WHAT IS BEING ASKED: Gather every line in the items below that contains the string "اسپاسم", matching case exactly.

Collected data:
= = = = = = =

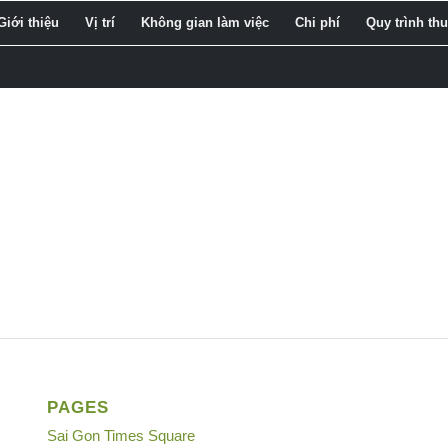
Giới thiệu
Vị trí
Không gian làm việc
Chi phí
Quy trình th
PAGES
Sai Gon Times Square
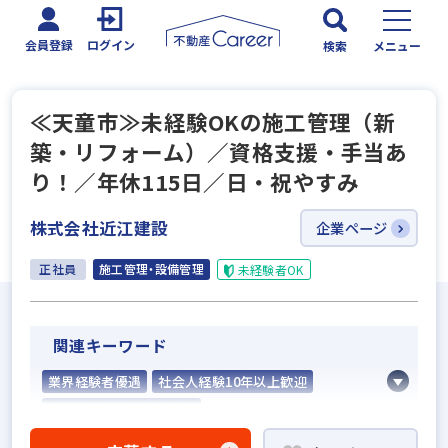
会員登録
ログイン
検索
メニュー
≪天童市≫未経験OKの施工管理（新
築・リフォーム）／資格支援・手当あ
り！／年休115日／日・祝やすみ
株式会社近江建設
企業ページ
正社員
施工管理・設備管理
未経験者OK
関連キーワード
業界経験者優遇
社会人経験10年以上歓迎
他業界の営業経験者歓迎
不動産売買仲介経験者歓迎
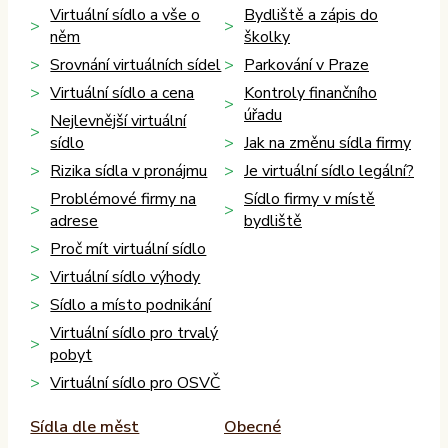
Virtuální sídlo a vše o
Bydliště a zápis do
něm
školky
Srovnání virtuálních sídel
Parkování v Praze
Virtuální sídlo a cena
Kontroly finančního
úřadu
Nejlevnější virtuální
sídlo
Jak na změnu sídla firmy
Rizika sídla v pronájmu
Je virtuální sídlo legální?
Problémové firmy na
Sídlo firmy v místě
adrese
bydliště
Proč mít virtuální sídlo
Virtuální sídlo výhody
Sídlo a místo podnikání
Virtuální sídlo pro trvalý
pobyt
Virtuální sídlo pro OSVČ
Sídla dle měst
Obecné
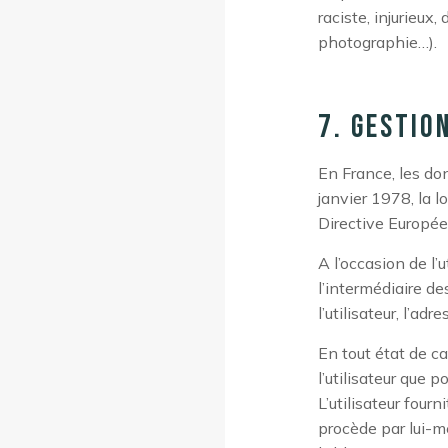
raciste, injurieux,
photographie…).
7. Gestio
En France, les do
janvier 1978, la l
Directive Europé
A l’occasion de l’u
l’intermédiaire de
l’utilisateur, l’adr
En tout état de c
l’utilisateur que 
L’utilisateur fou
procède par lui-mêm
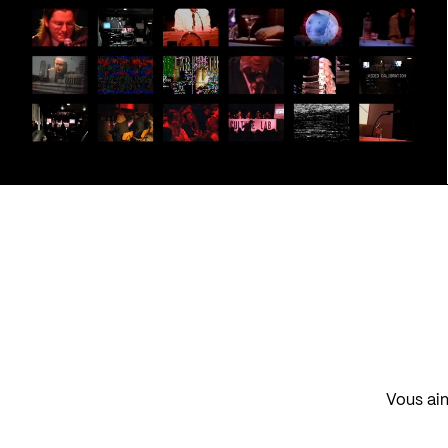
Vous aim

= = = = = = =

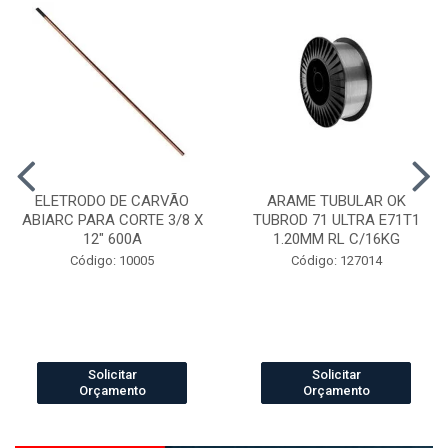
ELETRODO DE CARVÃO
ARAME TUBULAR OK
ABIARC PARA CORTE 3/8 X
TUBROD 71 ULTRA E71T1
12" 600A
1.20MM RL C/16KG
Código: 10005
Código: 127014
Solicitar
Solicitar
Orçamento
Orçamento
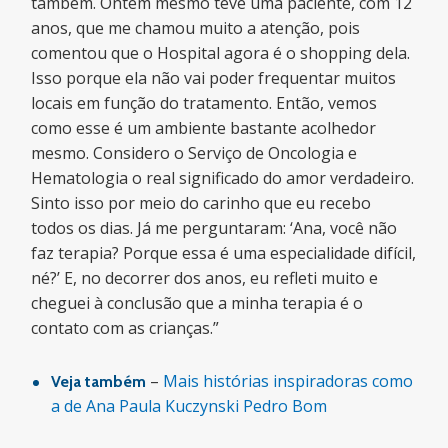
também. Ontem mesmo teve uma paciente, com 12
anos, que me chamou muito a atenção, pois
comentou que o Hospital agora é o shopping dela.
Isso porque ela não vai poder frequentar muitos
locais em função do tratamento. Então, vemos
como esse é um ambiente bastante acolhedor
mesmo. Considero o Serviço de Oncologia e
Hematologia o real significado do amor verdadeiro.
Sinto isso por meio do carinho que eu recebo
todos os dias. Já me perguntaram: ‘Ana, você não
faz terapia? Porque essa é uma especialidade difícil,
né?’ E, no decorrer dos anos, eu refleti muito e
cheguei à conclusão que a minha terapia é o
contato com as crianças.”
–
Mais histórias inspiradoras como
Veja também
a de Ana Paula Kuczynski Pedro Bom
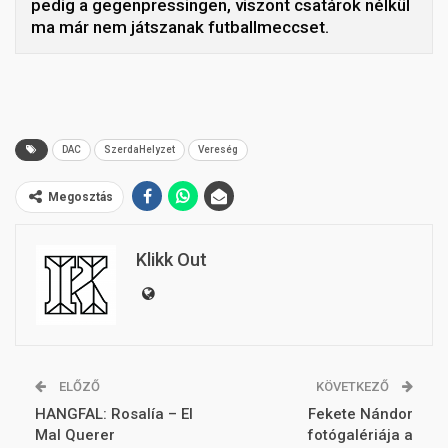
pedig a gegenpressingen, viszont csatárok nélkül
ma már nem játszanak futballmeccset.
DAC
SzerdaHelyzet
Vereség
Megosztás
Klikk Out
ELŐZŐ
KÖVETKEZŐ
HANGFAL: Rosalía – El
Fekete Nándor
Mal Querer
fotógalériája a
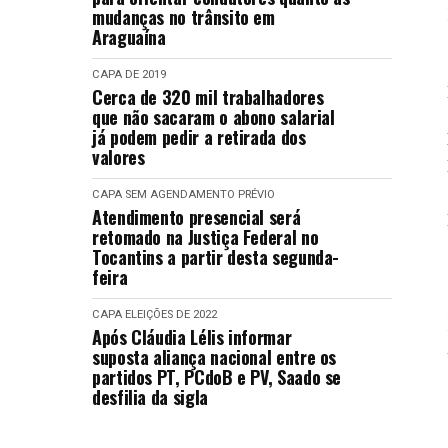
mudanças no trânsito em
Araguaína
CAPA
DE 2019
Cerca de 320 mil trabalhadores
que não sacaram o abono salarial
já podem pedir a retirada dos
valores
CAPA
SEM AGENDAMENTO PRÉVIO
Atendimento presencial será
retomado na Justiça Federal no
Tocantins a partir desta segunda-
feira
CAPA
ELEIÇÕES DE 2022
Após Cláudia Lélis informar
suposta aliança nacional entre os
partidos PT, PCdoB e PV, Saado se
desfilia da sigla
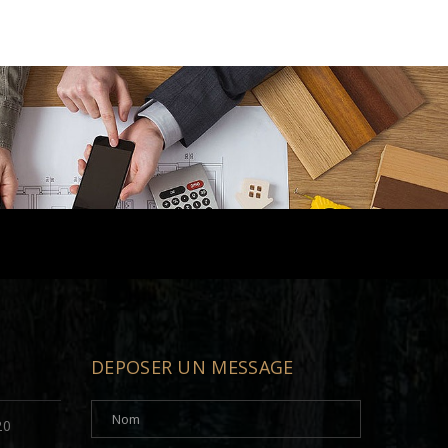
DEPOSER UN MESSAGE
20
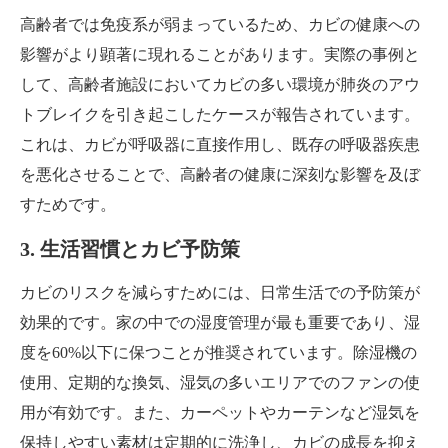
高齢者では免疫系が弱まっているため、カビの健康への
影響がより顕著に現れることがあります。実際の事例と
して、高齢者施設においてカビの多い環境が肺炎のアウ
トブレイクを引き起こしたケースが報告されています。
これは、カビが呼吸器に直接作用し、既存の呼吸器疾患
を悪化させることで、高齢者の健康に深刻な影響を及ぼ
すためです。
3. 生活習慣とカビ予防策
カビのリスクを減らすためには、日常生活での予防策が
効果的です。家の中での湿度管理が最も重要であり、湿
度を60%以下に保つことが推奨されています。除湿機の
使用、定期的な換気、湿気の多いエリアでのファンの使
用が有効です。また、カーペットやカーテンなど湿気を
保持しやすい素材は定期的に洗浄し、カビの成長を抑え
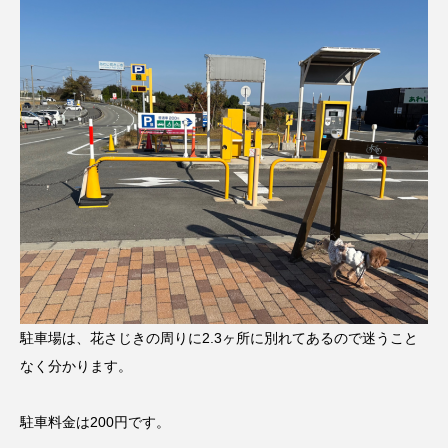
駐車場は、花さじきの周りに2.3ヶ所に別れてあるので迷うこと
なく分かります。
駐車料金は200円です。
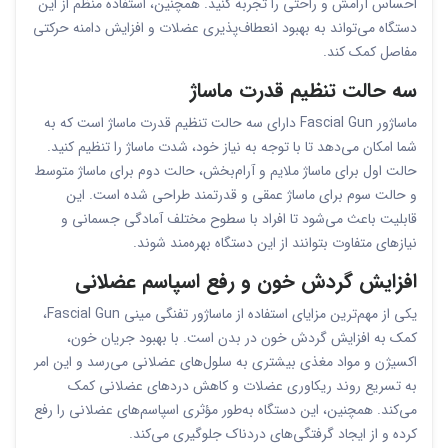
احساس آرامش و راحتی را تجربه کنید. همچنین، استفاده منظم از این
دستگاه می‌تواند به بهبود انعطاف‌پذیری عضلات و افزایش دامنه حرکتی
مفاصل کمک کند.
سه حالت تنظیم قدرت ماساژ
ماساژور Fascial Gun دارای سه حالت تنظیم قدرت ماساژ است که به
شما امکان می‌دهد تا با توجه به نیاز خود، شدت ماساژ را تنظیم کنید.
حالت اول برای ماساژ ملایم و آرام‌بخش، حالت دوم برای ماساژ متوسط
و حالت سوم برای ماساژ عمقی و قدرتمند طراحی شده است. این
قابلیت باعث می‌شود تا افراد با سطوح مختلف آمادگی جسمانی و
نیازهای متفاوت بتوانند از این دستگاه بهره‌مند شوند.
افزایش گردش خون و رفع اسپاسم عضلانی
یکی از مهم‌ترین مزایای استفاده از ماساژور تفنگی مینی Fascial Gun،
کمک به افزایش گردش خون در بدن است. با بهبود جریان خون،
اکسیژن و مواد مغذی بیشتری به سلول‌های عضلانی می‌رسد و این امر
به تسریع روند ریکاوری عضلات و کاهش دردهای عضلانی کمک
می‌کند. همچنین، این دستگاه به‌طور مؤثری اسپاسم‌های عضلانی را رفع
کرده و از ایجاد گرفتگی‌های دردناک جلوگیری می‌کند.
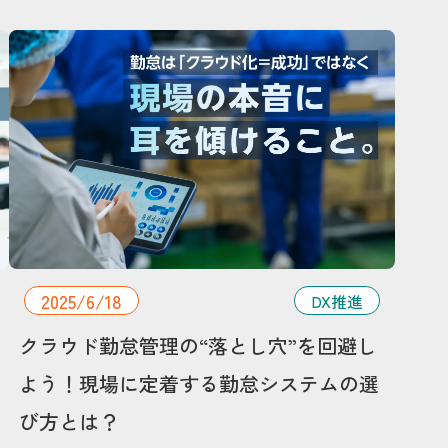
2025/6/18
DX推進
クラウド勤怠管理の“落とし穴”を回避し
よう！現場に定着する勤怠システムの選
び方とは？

= = = = = = =

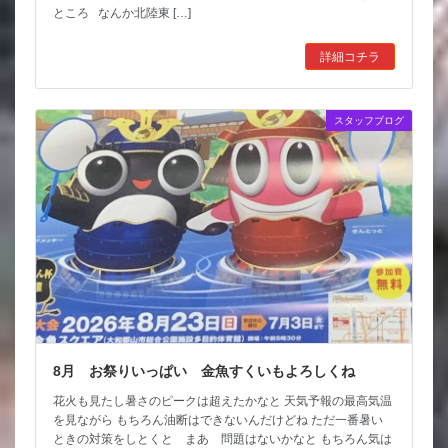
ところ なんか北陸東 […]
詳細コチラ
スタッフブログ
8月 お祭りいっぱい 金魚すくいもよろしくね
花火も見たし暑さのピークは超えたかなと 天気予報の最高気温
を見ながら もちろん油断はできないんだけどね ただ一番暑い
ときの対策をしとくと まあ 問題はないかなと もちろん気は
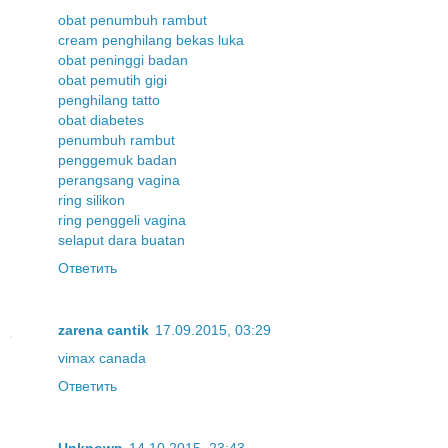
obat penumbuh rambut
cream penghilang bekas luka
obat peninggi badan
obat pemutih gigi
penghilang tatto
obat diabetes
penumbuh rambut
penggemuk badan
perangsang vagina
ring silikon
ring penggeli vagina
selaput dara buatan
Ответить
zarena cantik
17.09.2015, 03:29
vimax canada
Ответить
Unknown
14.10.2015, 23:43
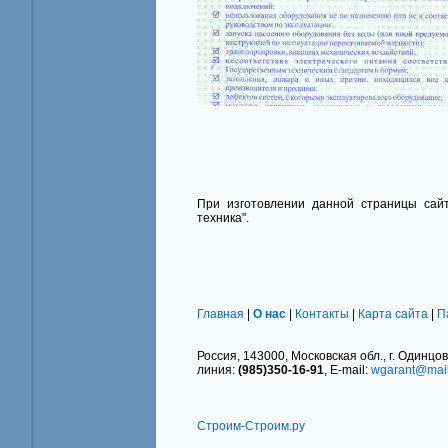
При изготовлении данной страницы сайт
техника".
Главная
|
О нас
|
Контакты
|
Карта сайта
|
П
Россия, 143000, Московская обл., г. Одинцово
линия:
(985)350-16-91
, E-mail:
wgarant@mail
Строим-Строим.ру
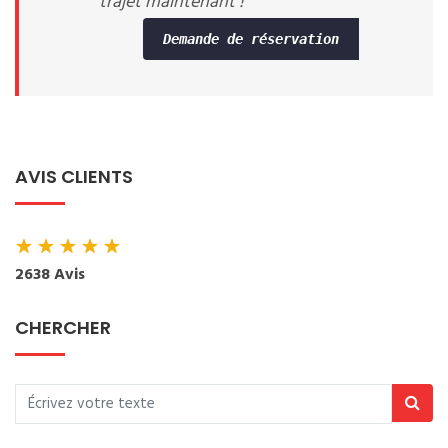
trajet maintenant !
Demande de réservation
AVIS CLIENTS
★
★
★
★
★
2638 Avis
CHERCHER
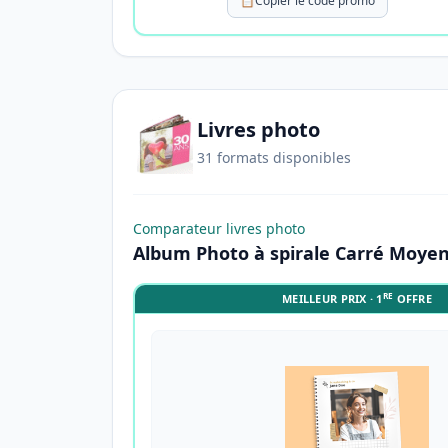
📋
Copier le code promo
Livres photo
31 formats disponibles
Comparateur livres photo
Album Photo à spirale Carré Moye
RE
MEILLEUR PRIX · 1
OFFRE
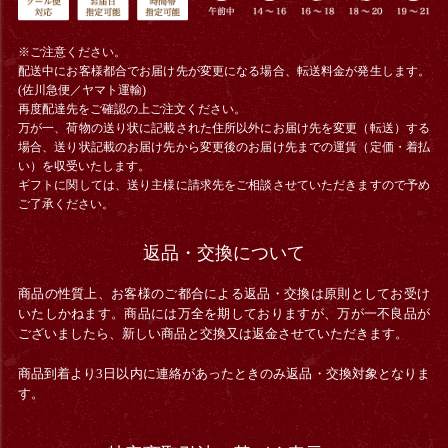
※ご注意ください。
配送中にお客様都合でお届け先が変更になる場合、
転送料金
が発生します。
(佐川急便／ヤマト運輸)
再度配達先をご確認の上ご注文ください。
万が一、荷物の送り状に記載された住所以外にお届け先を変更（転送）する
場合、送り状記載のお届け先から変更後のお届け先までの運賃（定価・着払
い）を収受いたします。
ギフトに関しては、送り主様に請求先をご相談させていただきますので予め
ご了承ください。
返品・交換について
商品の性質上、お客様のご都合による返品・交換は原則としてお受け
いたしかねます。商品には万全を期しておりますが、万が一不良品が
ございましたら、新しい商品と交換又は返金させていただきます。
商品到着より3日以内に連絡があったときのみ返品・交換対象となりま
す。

= = = = = = =

ANSWER TO THIS EXERCISE:
افزایش گردش خون و رفع اسپاسم عضلانی
می‌کند. همچنین، این دستگاه به‌طور مؤثری اسپاسم‌های عضلانی را رفع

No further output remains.